Keypoint text descriptions
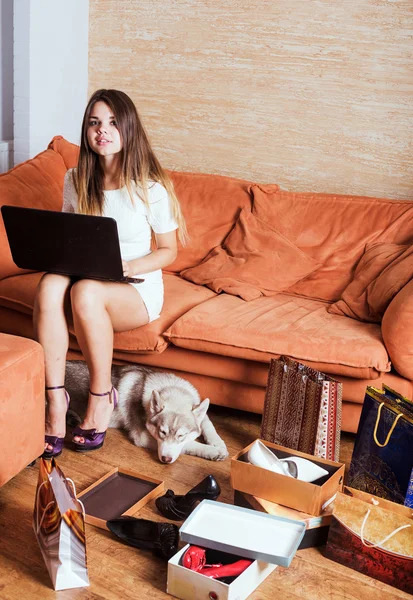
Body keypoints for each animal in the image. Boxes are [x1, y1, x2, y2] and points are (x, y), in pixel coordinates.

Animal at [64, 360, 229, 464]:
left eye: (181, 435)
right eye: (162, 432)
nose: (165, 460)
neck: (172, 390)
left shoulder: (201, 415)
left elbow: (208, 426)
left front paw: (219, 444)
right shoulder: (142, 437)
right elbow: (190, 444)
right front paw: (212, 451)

_What the task asks:_ A faithful, word-for-word copy of the records above, pictures left out, is the answer.

_Final answer:_
Body keypoints for each animal in the image. Boxes are [x1, y1, x2, y2] and points are (x, y), in pixel coordinates.

Animal at [64, 360, 229, 464]:
left eye: (181, 435)
right eye: (162, 432)
nose: (165, 460)
neck: (172, 390)
left shoulder: (201, 415)
left elbow: (208, 426)
left front paw: (219, 444)
right shoulder: (142, 437)
right elbow: (190, 444)
right front paw: (212, 451)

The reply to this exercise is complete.